# Document extract
▬▬▬▬▬▬

Miss Whiplash, who lives about five fields away from us, is selling off the macabre memorabilia that she collected while she was working as a dominatrix and madam in London.
I read in the Hereford Times that she intends to flog, so to speak, three letters from Dr Crippen that she bought at Christie's in the mid-1980s. So I called her to find out more.
Without ever having met her, I'm rather fond of Miss Whiplash, also known as Lindi St Clair, although I fancy that too is an alias. She's very jolly on the phone, and I'm also indebted to her for an exchange at our kitchen table when my son Joe overheard my wife Jane, and her friend Jane, talking about dominatrixes.
"What's a dominatrix?" he asked. Jane, my wife, was nonplussed. She didn't know he'd been within earshot. But Jane, our friend, rose resourcefully to the occasion. "It's someone who's very good at dominoes," she said. Joe went away satisfied, although possibly with a nasty shock in store later in life, when he asks someone playing dominoes if she is a dominatrix. Or asks a dominatrix for a game of dominoes.

▬▬▬▬▬▬

# Exercise
In the text about Miss Whiplash, in which newspaper did the writer read about her plan to sell letters from Dr Crippen? These items have no connection to the text about Miss Whiplash.

# Chart comprehension data
▬▬▬▬▬▬

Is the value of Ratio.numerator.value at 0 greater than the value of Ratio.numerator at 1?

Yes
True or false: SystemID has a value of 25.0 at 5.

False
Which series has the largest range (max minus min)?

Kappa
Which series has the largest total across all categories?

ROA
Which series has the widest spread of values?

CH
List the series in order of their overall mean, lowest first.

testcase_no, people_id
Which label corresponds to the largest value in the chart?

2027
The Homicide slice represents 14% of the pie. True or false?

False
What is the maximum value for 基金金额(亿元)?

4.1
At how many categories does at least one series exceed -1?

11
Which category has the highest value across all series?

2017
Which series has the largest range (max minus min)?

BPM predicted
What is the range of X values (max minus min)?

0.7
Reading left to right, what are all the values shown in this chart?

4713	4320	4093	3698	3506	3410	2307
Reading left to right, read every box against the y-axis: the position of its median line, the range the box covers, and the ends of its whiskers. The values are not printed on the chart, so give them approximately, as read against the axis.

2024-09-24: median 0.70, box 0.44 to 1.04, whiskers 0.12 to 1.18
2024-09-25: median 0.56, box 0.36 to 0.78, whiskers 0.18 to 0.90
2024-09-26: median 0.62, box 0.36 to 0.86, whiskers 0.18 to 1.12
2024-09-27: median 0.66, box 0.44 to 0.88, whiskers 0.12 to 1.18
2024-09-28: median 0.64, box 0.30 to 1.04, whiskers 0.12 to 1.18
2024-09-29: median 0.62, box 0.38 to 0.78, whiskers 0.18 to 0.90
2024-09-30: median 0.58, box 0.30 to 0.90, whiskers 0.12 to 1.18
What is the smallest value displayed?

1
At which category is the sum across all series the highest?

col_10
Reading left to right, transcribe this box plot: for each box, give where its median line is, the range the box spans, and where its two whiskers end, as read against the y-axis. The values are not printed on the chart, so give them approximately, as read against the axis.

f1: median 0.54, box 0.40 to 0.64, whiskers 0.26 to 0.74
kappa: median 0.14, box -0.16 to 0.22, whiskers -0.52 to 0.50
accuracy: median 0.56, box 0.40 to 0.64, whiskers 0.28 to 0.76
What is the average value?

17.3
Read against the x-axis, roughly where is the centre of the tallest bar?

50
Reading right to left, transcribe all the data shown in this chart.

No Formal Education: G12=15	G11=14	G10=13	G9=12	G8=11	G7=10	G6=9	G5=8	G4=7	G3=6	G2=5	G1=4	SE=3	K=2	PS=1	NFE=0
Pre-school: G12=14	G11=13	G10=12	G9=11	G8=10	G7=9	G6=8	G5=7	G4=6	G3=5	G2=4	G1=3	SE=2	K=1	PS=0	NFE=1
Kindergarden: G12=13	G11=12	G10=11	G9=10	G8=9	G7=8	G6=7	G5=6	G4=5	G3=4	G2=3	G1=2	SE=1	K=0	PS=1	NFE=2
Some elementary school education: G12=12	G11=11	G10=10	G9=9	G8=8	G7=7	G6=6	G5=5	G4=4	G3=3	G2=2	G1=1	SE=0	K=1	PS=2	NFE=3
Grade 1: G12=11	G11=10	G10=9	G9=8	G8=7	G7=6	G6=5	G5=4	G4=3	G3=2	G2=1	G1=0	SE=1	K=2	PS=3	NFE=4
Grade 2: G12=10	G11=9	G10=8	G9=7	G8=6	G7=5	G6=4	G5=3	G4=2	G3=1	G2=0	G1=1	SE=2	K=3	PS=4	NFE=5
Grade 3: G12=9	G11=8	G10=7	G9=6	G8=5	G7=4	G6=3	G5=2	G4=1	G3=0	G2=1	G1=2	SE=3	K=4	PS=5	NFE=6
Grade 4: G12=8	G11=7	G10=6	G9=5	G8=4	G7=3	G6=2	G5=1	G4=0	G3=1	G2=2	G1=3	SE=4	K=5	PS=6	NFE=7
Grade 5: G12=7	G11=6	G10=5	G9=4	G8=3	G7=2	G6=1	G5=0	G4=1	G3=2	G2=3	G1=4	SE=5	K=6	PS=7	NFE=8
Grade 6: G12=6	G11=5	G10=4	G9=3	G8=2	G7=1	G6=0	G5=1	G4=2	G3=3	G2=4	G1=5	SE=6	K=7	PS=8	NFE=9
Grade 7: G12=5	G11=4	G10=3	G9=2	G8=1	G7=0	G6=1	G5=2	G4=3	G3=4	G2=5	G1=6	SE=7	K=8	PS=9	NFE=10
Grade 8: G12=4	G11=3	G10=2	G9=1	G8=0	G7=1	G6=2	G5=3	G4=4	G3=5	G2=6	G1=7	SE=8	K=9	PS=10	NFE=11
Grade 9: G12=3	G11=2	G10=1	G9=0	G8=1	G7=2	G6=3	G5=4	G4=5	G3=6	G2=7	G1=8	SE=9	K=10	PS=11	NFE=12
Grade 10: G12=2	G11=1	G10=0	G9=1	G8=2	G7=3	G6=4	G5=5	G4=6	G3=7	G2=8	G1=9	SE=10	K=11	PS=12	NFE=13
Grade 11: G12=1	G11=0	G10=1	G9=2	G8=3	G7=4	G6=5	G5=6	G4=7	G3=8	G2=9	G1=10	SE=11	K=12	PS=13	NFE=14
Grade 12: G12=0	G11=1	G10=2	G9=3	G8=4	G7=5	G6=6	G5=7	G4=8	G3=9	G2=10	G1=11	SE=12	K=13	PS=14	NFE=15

▬▬▬▬▬▬

# The completed task
The Hereford Times.